##### RECORD EXCERPTS #####
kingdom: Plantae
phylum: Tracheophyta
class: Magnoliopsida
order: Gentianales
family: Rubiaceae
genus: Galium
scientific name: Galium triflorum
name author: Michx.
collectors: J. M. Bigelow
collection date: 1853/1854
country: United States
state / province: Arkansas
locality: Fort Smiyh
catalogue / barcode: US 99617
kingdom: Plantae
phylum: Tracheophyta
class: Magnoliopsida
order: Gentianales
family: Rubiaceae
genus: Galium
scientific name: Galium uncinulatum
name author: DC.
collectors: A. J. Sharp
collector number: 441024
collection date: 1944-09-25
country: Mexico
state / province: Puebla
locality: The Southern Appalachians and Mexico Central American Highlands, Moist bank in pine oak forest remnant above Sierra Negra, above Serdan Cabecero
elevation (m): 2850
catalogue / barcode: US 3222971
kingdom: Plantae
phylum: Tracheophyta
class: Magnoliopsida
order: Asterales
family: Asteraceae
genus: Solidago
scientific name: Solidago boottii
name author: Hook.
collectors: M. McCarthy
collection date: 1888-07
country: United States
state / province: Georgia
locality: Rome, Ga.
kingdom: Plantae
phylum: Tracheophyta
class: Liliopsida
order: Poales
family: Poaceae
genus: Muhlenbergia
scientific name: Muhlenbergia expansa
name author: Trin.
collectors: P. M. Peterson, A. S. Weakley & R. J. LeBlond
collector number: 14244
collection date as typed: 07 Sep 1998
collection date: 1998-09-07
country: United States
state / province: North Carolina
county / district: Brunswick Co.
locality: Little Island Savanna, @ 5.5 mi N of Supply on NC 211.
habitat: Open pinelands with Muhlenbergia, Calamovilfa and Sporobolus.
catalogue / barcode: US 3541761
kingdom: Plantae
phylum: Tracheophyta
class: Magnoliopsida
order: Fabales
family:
#####
WORK TO DO: Render every line of the data above as a numbered list, leaving out blank lines.

EXERCISE RESULT:
1. kingdom: Plantae
2. phylum: Tracheophyta
3. class: Magnoliopsida
4. order: Gentianales
5. family: Rubiaceae
6. genus: Galium
7. scientific name: Galium triflorum
8. name author: Michx.
9. collectors: J. M. Bigelow
10. collection date: 1853/1854
11. country: United States
12. state / province: Arkansas
13. locality: Fort Smiyh
14. catalogue / barcode: US 99617
15. kingdom: Plantae
16. phylum: Tracheophyta
17. class: Magnoliopsida
18. order: Gentianales
19. family: Rubiaceae
20. genus: Galium
21. scientific name: Galium uncinulatum
22. name author: DC.
23. collectors: A. J. Sharp
24. collector number: 441024
25. collection date: 1944-09-25
26. country: Mexico
27. state / province: Puebla
28. locality: The Southern Appalachians and Mexico Central American Highlands, Moist bank in pine oak forest remnant above Sierra Negra, above Serdan Cabecero
29. elevation (m): 2850
30. catalogue / barcode: US 3222971
31. kingdom: Plantae
32. phylum: Tracheophyta
33. class: Magnoliopsida
34. order: Asterales
35. family: Asteraceae
36. genus: Solidago
37. scientific name: Solidago boottii
38. name author: Hook.
39. collectors: M. McCarthy
40. collection date: 1888-07
41. country: United States
42. state / province: Georgia
43. locality: Rome, Ga.
44. kingdom: Plantae
45. phylum: Tracheophyta
46. class: Liliopsida
47. order: Poales
48. family: Poaceae
49. genus: Muhlenbergia
50. scientific name: Muhlenbergia expansa
51. name author: Trin.
52. collectors: P. M. Peterson, A. S. Weakley & R. J. LeBlond
53. collector number: 14244
54. collection date as typed: 07 Sep 1998
55. collection date: 1998-09-07
56. country: United States
57. state / province: North Carolina
58. county / district: Brunswick Co.
59. locality: Little Island Savanna, @ 5.5 mi N of Supply on NC 211.
60. habitat: Open pinelands with Muhlenbergia, Calamovilfa and Sporobolus.
61. catalogue / barcode: US 3541761
62. kingdom: Plantae
63. phylum: Tracheophyta
64. class: Magnoliopsida
65. order: Fabales
66. family:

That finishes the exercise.